This writer once had the good fortune of hearing Richard Serra speak at a college commencement (even if it was secondhand). ‘If it doesn’t work, break it,’ the great Taurus of American sculpture inveighed to the graduates. Words to work by, maybe. The remark has stayed with me over the years (actually months; this was last May or June). It seemed to express the convictions– impolite, bullheaded, you name it–behind Serra’s work.
That’s a long way of saying that there are certain artists whose talks you wouldn’t want to pass over. Matt Mullican may be one of them.
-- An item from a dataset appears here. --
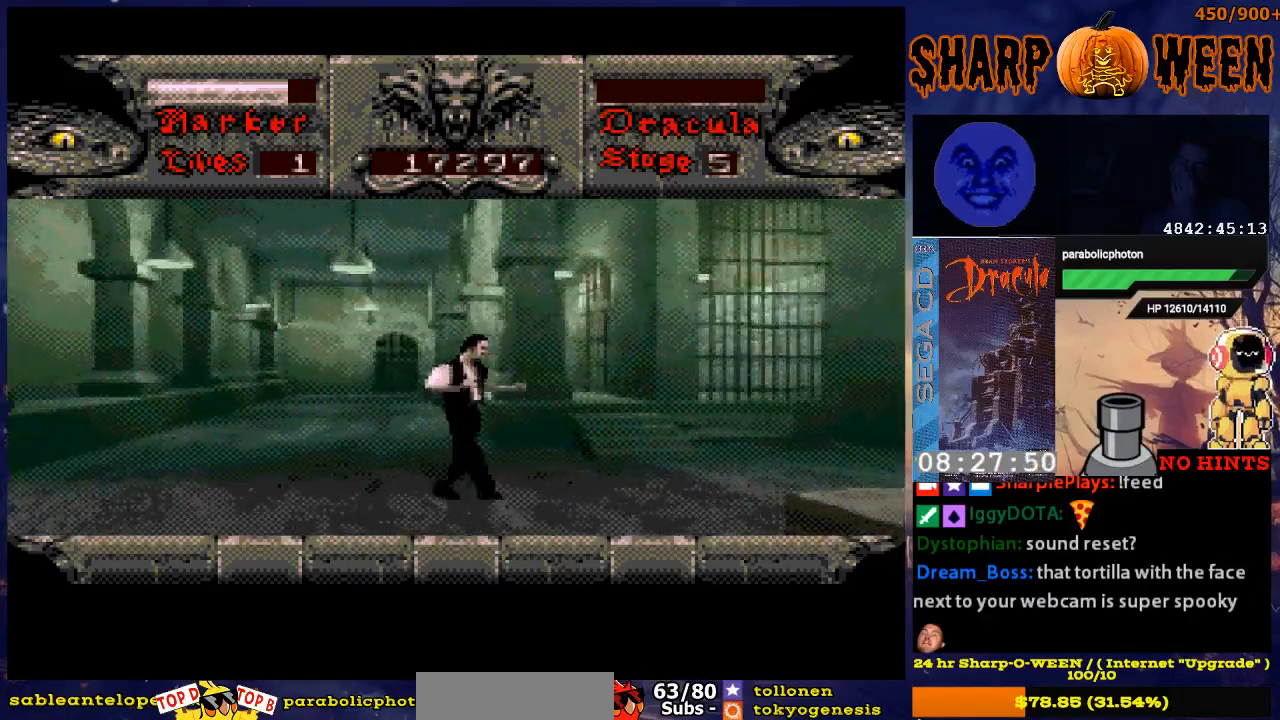
{"buttons": ["DPAD_RIGHT"], "events": []}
Tonight, Mullican is scheduled to give a gallery talk/interview with curator João Ribas at 6:30 at The Drawing Center.
The subject of the talk? "Matt Mullican: A Drawing Translates the Way of Thinking," his solo show which opened at the Drawing Center today and runs until February 5.
One is especially eager for the opportunity to hear Mullican give a formal talk because of the slightly mad and inscrutable quality of his work. Since the 1970s, the California-born, New York transplant has crafted a large body of performance-based work that deals with signs, symbols, language and meaning, which has involved Mullican acting out monologues, scribbling furiously in note-books, making "Bulletin Board" drawings from hieroglyphs, tarot cards, and number systems. Logorrhea (intentional) is built into his working method.
Note: Mullican has also been known, on occasion, to appear in public while under the effects of hypnosis. Will he do so tonight?